### Source data

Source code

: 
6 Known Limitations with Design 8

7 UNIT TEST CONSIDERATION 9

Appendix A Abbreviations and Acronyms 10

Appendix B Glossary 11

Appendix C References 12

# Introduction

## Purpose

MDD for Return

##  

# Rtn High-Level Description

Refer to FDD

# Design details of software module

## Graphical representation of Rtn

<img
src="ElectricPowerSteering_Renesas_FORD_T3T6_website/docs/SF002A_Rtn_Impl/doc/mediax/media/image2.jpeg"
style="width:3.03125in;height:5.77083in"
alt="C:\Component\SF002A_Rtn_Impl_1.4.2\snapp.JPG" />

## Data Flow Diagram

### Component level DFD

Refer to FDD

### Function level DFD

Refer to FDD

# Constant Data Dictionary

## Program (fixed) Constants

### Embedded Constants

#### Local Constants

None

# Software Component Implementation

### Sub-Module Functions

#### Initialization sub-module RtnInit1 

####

### Exercise directions
Line by line, copy the data above.

### Result of this task
Source code

: 
6 Known Limitations with Design 8

7 UNIT TEST CONSIDERATION 9

Appendix A Abbreviations and Acronyms 10

Appendix B Glossary 11

Appendix C References 12

# Introduction

## Purpose

MDD for Return

##  

# Rtn High-Level Description

Refer to FDD

# Design details of software module

## Graphical representation of Rtn

<img
src="ElectricPowerSteering_Renesas_FORD_T3T6_website/docs/SF002A_Rtn_Impl/doc/mediax/media/image2.jpeg"
style="width:3.03125in;height:5.77083in"
alt="C:\Component\SF002A_Rtn_Impl_1.4.2\snapp.JPG" />

## Data Flow Diagram

### Component level DFD

Refer to FDD

### Function level DFD

Refer to FDD

# Constant Data Dictionary

## Program (fixed) Constants

### Embedded Constants

#### Local Constants

None

# Software Component Implementation

### Sub-Module Functions

#### Initialization sub-module RtnInit1 

####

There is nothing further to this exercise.